=== Begin Enclosure ===
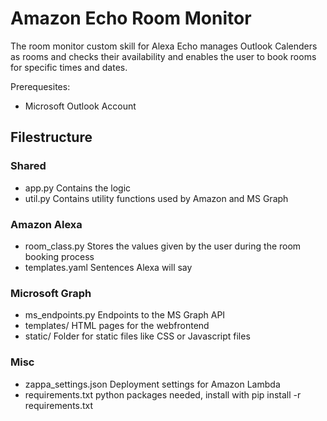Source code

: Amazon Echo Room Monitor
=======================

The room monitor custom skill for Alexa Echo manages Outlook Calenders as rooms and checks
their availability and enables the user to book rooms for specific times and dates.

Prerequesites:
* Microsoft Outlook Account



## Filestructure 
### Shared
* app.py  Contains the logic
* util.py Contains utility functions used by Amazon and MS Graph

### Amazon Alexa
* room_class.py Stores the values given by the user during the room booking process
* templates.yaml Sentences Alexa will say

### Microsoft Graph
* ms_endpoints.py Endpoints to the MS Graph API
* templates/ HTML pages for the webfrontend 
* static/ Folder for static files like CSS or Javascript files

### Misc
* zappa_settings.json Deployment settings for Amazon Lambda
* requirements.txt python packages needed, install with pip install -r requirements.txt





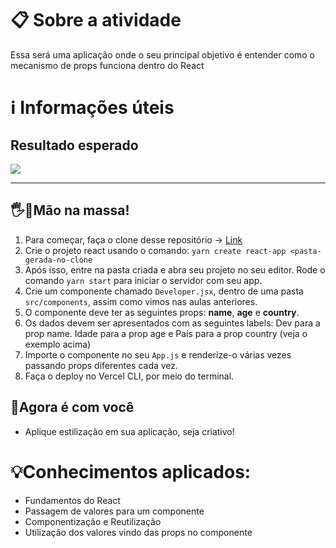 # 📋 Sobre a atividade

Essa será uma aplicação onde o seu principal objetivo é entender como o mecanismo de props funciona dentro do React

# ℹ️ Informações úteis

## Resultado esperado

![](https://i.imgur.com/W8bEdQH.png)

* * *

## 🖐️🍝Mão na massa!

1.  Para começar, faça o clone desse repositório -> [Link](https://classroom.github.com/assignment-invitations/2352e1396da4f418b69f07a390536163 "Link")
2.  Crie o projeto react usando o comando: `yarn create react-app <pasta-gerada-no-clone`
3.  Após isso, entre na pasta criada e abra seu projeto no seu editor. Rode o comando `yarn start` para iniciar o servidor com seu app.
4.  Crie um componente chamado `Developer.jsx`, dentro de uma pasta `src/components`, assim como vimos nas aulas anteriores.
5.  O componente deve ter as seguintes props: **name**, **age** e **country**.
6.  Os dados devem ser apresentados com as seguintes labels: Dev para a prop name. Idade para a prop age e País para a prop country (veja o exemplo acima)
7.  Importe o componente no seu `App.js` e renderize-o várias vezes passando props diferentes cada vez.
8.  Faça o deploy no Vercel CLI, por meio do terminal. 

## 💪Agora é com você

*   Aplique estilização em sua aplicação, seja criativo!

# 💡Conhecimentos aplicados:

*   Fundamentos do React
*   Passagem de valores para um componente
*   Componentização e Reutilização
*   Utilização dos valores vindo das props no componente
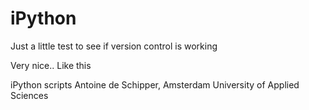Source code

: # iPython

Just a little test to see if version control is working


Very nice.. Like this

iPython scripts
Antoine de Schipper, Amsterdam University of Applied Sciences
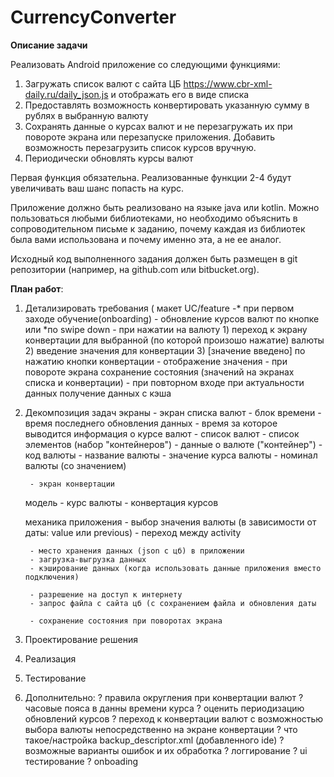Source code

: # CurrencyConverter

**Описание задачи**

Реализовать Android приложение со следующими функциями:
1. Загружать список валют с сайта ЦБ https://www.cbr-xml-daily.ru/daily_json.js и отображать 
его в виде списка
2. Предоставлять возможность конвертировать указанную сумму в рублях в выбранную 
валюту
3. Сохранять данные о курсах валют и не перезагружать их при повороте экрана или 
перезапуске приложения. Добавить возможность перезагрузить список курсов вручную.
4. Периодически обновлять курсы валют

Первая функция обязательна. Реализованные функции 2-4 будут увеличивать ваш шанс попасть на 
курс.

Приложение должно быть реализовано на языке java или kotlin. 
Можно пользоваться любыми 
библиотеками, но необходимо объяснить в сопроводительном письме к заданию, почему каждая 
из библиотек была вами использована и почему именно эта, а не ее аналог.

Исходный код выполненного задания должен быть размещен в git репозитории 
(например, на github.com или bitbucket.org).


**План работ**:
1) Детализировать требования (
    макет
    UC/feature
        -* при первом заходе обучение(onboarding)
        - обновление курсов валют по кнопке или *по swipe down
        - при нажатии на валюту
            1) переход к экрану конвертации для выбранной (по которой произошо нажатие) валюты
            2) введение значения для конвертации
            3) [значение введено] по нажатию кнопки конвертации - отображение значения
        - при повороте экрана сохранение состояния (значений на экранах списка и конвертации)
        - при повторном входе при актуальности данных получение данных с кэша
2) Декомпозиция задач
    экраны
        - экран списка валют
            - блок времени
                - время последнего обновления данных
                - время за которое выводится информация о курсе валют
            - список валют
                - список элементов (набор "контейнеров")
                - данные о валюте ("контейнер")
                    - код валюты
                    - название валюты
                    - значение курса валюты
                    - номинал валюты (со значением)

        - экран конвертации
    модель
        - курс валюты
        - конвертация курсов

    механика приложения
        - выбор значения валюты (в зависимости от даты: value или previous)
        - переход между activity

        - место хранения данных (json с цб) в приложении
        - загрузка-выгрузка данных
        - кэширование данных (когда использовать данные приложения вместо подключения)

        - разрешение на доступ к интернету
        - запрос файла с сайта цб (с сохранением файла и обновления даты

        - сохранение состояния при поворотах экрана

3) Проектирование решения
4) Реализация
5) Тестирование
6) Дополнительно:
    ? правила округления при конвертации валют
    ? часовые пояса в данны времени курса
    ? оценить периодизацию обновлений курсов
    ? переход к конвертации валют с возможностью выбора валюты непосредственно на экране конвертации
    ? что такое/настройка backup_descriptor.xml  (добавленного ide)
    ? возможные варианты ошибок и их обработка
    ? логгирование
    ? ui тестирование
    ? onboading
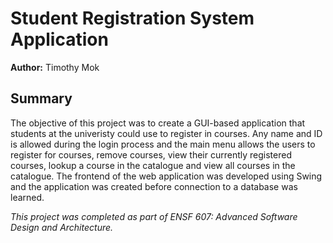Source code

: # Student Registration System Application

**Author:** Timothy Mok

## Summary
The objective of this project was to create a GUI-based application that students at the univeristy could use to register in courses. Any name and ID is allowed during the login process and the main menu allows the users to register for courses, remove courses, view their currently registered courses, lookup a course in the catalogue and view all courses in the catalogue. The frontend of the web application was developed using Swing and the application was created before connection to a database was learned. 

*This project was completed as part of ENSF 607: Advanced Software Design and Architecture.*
=== End Enclosure ===
Format the source text from all of the rows above as a JSON list of strings, with one string per line and blank lines omitted. Leave the pictures out of the answer.

[
  "Source code",
  ": Amazon Echo Room Monitor",
  "=======================",
  "The room monitor custom skill for Alexa Echo manages Outlook Calenders as rooms and checks",
  "their availability and enables the user to book rooms for specific times and dates.",
  "Prerequesites:",
  "* Microsoft Outlook Account",
  "## Filestructure ",
  "### Shared",
  "* app.py  Contains the logic",
  "* util.py Contains utility functions used by Amazon and MS Graph",
  "### Amazon Alexa",
  "* room_class.py Stores the values given by the user during the room booking process",
  "* templates.yaml Sentences Alexa will say",
  "### Microsoft Graph",
  "* ms_endpoints.py Endpoints to the MS Graph API",
  "* templates/ HTML pages for the webfrontend ",
  "* static/ Folder for static files like CSS or Javascript files",
  "### Misc",
  "* zappa_settings.json Deployment settings for Amazon Lambda",
  "* requirements.txt python packages needed, install with pip install -r requirements.txt",
  " # 📋 Sobre a atividade",
  "Essa será uma aplicação onde o seu principal objetivo é entender como o mecanismo de props funciona dentro do React",
  "# ℹ️ Informações úteis",
  "## Resultado esperado",
  "![](https://i.imgur.com/W8bEdQH.png)",
  "* * *",
  "## 🖐️🍝Mão na massa!",
  "1.  Para começar, faça o clone desse repositório -> [Link](https://classroom.github.com/assignment-invitations/2352e1396da4f418b69f07a390536163 \"Link\")",
  "2.  Crie o projeto react usando o comando: `yarn create react-app <pasta-gerada-no-clone`",
  "3.  Após isso, entre na pasta criada e abra seu projeto no seu editor. Rode o comando `yarn start` para iniciar o servidor com seu app.",
  "4.  Crie um componente chamado `Developer.jsx`, dentro de uma pasta `src/components`, assim como vimos nas aulas anteriores.",
  "5.  O componente deve ter as seguintes props: **name**, **age** e **country**.",
  "6.  Os dados devem ser apresentados com as seguintes labels: Dev para a prop name. Idade para a prop age e País para a prop country (veja o exemplo acima)",
  "7.  Importe o componente no seu `App.js` e renderize-o várias vezes passando props diferentes cada vez.",
  "8.  Faça o deploy no Vercel CLI, por meio do terminal. ",
  "## 💪Agora é com você",
  "*   Aplique estilização em sua aplicação, seja criativo!",
  "# 💡Conhecimentos aplicados:",
  "*   Fundamentos do React",
  "*   Passagem de valores para um componente",
  "*   Componentização e Reutilização",
  "*   Utilização dos valores vindo das props no componente",
  "Source code",
  ": # iPython",
  "Just a little test to see if version control is working",
  "Very nice.. Like this",
  "iPython scripts",
  "Antoine de Schipper, Amsterdam University of Applied Sciences",
  "Source code",
  ": # CurrencyConverter",
  "**Описание задачи**",
  "Реализовать Android приложение со следующими функциями:",
  "1. Загружать список валют с сайта ЦБ https://www.cbr-xml-daily.ru/daily_json.js и отображать ",
  "его в виде списка",
  "2. Предоставлять возможность конвертировать указанную сумму в рублях в выбранную ",
  "валюту",
  "3. Сохранять данные о курсах валют и не перезагружать их при повороте экрана или ",
  "перезапуске приложения. Добавить возможность перезагрузить список курсов вручную.",
  "4. Периодически обновлять курсы валют",
  "Первая функция обязательна. Реализованные функции 2-4 будут увеличивать ваш шанс попасть на ",
  "курс.",
  "Приложение должно быть реализовано на языке java или kotlin. ",
  "Можно пользоваться любыми ",
  "библиотеками, но необходимо объяснить в сопроводительном письме к заданию, почему каждая ",
  "из библиотек была вами использована и почему именно эта, а не ее аналог.",
  "Исходный код выполненного задания должен быть размещен в git репозитории ",
  "(например, на github.com или bitbucket.org).",
  "**План работ**:",
  "1) Детализировать требования (",
  "    макет",
  "    UC/feature",
  "        -* при первом заходе обучение(onboarding)",
  "        - обновление курсов валют по кнопке или *по swipe down",
  "        - при нажатии на валюту",
  "            1) переход к экрану конвертации для выбранной (по которой произошо нажатие) валюты",
  "            2) введение значения для конвертации",
  "            3) [значение введено] по нажатию кнопки конвертации - отображение значения",
  "        - при повороте экрана сохранение состояния (значений на экранах списка и конвертации)",
  "        - при повторном входе при актуальности данных получение данных с кэша",
  "2) Декомпозиция задач",
  "    экраны",
  "        - экран списка валют",
  "            - блок времени",
  "                - время последнего обновления данных",
  "                - время за которое выводится информация о курсе валют",
  "            - список валют",
  "                - список элементов (набор \"контейнеров\")",
  "                - данные о валюте (\"контейнер\")",
  "                    - код валюты",
  "                    - название валюты",
  "                    - значение курса валюты",
  "                    - номинал валюты (со значением)",
  "        - экран конвертации",
  "    модель",
  "        - курс валюты",
  "        - конвертация курсов",
  "    механика приложения",
  "        - выбор значения валюты (в зависимости от даты: value или previous)",
  "        - переход между activity",
  "        - место хранения данных (json с цб) в приложении",
  "        - загрузка-выгрузка данных",
  "        - кэширование данных (когда использовать данные приложения вместо подключения)",
  "        - разрешение на доступ к интернету",
  "        - запрос файла с сайта цб (с сохранением файла и обновления даты",
  "        - сохранение состояния при поворотах экрана",
  "3) Проектирование решения",
  "4) Реализация",
  "5) Тестирование",
  "6) Дополнительно:",
  "    ? правила округления при конвертации валют",
  "    ? часовые пояса в данны времени курса",
  "    ? оценить периодизацию обновлений курсов",
  "    ? переход к конвертации валют с возможностью выбора валюты непосредственно на экране конвертации",
  "    ? что такое/настройка backup_descriptor.xml  (добавленного ide)",
  "    ? возможные варианты ошибок и их обработка",
  "    ? логгирование",
  "    ? ui тестирование",
  "    ? onboading",
  "Source code",
  ": # Student Registration System Application",
  "**Author:** Timothy Mok",
  "## Summary",
  "The objective of this project was to create a GUI-based application that students at the univeristy could use to register in courses. Any name and ID is allowed during the login process and the main menu allows the users to register for courses, remove courses, view their currently registered courses, lookup a course in the catalogue and view all courses in the catalogue. The frontend of the web application was developed using Swing and the application was created before connection to a database was learned. ",
  "*This project was completed as part of ENSF 607: Advanced Software Design and Architecture.*"
]